A Corpus can be initialized from a single conversation, or a list of conversations.
It can also be initialized as an empty object, with metadata.

In [6]:
GCSAusE = sktalk.Corpus(name = "Griffith Corpus of Spoken Australian English",
                        url = "https://ca.talkbank.org/data-orig/GCSAusE/")

GCSAusE.metadata

{'name': 'Griffith Corpus of Spoken Australian English',
 'url': 'https://ca.talkbank.org/data-orig/GCSAusE/'}

We can add conversations to a `Corpus`:

In [7]:
GCSAusE.append(cha01)

GCSAusE.conversations

[<sktalk.corpus.conversation.Conversation at 0x113111390>]

We can turn objects of type `Conversation` and `Corpus` to a dictionary with, `cha01.asdict()` and `GCSAusE.asdict()`, respectively.

A `Corpus` object can also be stored as a `.json` file:

In [8]:
GCSAusE.write_json(path = "CGSAusE.json")


Vice versa, a `Corpus` object stored as a `.json` file can be loaded back into a `Corpus` object:

In [9]:
GCSAusE_2 = sktalk.Corpus.from_json("CGSAusE.json")

The corresponding action can also be done with a `Conversation` object stored as a `.json` file:

In [10]:
cha01_2 = sktalk.Conversation.from_json(path = "CGSAusE_01.json")

## Analyzing turn-taking dynamics

When creating a `Conversation` object, a number of calculations and transformations are performed on the `Utterance` objects within.
For example, the number of words in each utterance is calculated, and stored under `Utterance.n_words`.
You can see this for a specific utterance as follows:

In [11]:
cha01.utterances[0].n_words

2

More sophisticated calculations can be performed, but do not happen automatically.
An example of this is the calculation of the Floor Transfer Offset (FTO) per utterance.
FTO is defined as the difference between the time that a turn starts, and the end of the most relevant prior turn by the other participant.
If there is overlap between these turns, the FTO is negative.
If there is a pause between these utterances, the FTO is positive.

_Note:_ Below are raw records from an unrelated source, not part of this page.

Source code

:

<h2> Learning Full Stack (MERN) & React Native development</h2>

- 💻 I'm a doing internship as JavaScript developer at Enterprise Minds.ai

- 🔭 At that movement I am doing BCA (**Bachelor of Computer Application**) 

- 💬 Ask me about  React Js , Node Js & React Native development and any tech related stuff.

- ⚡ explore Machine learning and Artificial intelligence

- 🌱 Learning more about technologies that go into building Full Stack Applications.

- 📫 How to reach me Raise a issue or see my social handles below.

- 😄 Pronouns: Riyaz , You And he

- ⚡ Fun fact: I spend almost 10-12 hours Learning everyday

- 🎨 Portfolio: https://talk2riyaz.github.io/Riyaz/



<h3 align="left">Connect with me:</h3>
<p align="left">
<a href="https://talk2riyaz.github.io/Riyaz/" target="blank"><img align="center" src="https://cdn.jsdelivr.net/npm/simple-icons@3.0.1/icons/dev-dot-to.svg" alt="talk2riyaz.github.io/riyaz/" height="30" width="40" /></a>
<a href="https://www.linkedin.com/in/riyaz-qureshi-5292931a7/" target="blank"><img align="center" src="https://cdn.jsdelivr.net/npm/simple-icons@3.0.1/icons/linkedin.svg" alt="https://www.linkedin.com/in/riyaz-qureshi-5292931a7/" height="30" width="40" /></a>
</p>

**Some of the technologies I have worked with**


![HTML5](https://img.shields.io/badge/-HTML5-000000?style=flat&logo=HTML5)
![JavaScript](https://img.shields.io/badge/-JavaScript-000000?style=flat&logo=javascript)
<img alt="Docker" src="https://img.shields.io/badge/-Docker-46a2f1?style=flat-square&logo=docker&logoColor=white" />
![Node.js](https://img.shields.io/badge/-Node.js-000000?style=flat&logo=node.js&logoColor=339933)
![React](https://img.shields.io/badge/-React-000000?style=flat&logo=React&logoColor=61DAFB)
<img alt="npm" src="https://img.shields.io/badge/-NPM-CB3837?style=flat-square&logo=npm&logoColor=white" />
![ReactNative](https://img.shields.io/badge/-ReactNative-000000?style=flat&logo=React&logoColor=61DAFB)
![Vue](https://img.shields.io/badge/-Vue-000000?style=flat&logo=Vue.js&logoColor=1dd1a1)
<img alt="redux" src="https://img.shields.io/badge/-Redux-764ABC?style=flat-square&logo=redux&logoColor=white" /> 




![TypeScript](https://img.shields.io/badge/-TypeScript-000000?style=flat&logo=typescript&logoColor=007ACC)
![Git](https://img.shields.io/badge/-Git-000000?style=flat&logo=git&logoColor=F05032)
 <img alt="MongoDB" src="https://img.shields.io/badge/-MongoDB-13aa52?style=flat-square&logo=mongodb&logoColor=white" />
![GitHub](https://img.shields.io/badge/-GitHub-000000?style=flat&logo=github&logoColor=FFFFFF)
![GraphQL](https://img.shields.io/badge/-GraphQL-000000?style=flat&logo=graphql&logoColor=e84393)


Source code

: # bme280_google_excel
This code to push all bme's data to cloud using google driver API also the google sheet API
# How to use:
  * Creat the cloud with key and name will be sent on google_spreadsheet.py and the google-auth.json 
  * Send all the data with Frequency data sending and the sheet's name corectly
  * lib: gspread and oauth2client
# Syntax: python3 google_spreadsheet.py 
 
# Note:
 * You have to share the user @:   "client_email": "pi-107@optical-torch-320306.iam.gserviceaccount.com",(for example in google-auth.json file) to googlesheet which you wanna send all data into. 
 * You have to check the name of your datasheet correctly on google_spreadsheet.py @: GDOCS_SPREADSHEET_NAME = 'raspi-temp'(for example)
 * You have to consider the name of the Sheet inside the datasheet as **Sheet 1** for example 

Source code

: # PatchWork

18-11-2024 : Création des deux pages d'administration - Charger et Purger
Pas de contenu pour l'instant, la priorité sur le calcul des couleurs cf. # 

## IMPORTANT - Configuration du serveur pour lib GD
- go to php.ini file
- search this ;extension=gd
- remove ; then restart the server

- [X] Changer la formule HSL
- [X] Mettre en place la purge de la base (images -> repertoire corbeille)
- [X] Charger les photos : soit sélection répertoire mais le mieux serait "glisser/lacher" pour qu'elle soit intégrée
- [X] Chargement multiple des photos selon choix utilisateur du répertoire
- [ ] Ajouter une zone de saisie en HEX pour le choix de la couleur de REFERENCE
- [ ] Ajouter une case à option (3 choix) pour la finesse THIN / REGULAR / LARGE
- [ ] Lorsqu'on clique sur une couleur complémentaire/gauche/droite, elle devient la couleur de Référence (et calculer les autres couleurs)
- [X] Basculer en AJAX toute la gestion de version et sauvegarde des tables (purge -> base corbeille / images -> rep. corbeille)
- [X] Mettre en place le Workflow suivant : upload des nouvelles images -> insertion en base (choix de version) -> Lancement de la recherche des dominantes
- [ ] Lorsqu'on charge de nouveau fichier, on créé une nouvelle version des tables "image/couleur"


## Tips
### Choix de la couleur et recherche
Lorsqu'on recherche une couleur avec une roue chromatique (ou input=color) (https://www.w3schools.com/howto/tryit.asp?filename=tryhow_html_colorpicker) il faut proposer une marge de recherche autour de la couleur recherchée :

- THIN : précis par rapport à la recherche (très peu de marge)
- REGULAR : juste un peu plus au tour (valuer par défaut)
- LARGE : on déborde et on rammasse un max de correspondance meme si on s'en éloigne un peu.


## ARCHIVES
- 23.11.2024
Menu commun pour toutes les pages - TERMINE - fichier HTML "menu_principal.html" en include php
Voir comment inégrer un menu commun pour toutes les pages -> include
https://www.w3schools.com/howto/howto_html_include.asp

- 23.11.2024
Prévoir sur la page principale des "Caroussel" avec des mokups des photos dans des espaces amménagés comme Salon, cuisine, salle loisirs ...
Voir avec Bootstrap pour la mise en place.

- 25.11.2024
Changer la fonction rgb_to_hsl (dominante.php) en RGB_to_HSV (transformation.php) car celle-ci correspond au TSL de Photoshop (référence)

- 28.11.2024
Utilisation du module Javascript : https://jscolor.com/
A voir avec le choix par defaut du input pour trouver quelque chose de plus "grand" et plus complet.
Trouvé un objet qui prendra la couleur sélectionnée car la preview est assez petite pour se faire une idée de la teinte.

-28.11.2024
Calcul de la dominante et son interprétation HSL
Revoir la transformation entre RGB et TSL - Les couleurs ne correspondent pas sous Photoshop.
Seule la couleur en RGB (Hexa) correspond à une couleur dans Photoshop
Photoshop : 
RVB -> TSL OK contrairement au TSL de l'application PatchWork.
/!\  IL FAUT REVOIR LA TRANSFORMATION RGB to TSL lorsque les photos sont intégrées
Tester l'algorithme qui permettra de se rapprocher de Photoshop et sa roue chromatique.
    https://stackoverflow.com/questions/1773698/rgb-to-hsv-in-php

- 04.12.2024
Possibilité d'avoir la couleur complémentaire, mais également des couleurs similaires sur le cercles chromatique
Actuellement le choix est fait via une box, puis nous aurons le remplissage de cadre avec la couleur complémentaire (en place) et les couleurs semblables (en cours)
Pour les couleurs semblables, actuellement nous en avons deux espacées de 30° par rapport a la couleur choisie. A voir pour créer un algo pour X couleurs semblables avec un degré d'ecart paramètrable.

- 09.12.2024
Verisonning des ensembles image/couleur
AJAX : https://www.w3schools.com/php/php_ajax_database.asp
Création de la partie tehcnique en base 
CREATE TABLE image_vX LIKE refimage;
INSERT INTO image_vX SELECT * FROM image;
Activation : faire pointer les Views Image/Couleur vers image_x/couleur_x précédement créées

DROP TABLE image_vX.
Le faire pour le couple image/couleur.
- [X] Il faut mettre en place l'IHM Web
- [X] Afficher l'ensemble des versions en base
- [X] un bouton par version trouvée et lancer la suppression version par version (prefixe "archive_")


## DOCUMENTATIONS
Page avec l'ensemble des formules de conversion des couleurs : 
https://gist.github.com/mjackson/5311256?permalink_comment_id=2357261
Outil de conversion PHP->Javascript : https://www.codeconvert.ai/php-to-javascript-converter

We can calculate the FTOs of the utterances in a conversation:

In [12]:
cha01.calculate_FTO()

for utterance in cha01.utterances[:10]:
    print(f'{utterance.time} {utterance.participant} - FTO: {utterance.FTO}')

[0, 1500] S - FTO: None
[1500, 2775] S - FTO: None
[2775, 3773] S - FTO: None
[4052, 5515] H - FTO: 279
[4052, 5817] S - FTO: None
[6140, 9487] S - FTO: None
[12888, 14050] H - FTO: 3401
[14050, 17014] H - FTO: None
[17014, 18611] S - FTO: 0
[18611, 21090] H - FTO: 0


To determine which prior turn is the relevant turn for FTO calculation, the following criteria are used to find a relevant utterance prior to an utterance U:

- the relevant utterance must be by another participant
- the relevant utterance must be the most recent utterance by that participant
- the relevant utterance must have started more than a specified number of ms before the start of U. This time defaults to 200 ms, but can be changed with the `planning_buffer` argument.
- the relevant utterance must be partly or entirely within the context window. The context window is defined as 10s (or 10000ms) prior to the utterance U. The size of this window can be changed with the `window` argument.
- within the context window, there must be a maximum of 2 speakers, which can be changed to 3 with the `n_participants` argument.